Voltando ao caso do restaurante do Shaid, como conto, não presenciei as alegadas agressões de que o cidadão indiano disse ter sido vítima. O que vi foi este homem com a camisa rasgada e dois ferimentos ligeiros em dois dedos. Mas inferi que os direitos deste empresário, imigrante em Portugal, estavam a ser violentados. Poderemos até dizer de que de facto ele está em incumprimento com a renda. É verdade, mas isso não dá o direito a ninguém de tomar pela força bruta a sua razão. Acho que este caso deve fazer pensar todos os comerciantes do Centro Histórico e, no limite, ajuizarmos que, se fôssemos emigrantes em qualquer país, não gostaríamos de ser tratados assim. Gostaria de deixar bem claro que não estou armado em santo. Já fiz muita porcaria de que não me dá prazer recordar; continuo a errar todos os dias; não me julgo melhor do que qualquer um. Escrevo isto com inteira franqueza. O que acho é que não se pode nem deve fechar os olhos a certas situações só porque não é nada connosco.
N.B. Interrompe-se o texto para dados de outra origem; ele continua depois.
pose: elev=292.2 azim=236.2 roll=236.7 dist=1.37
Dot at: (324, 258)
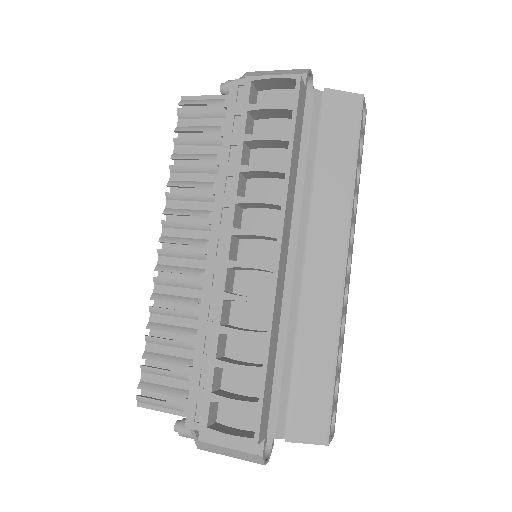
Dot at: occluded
Bem sei que não é fácil. Dá chatices “c’mo caraças”. Arranjam-se muitos inimigos. Mas, mesmo assim, não podemos ignorar. Obrigado por ter chegado até aqui.

1 comentário:

Anónimo disse...

Não vou comentar a situação da alegada agressão porque é tão disparatada e absurda que nem merece comentário.
Mas o que me chamou atenção foi o valor da renda.São estas diferenças de valor das rendas praticadas na baixa que me deixa perplexo.As rendas,sejam de espaços comerciais ou de habitação,praticadas no centro da cidade vão de alguns euros aos milhares de euros.Este empresário estava a prestar um serviço á zona,investiu e criou empregos e pedindo ajuda ao senhorio,o que este fez?,com o sr.Shaid á beira do abismo empurrou-o,exigindo a renda em atraso(a que tem direito,note-se).Pelo que parece o homem apenas queria uma renegociação de modo a manter o restaurante e os empregos criados.Por outro lado existem senhorios a receber rendas de miseros euros.Tem de se fazer algo em relação aos arrendamentos na baixa da cidade,acabar com as rendas miseráveis mas por outro lado tem de haver bom senso e não exigir rendas milionárias a quem cria empregos numa altura de recessão económica como esta.Que tal dar um «subsidio» de renda aos empresários?u vejo a segurança social a pagar rendas a pessoas que a gente sabe que nunca contribuiu para o erário publico.Que passam o dia a deambular pelas ruas,não á procura de trabalho mas de tasca em tasca.Acho mesmo que um empresário que desse emprego a pelo menos 10 pessoas deveria ter direito a uma renda simbólica,em que o estado pagaria o resto ao senhorio,pois ficaria mais barato do que pagar sub. desemprego ou RSI aos funcionários do empreendedor.Sei que é uma ideia disparatada mas foi o que lembrei!O que queria chamar á atenção é o fosso enorme das rendas praticadas na baixa da cidade.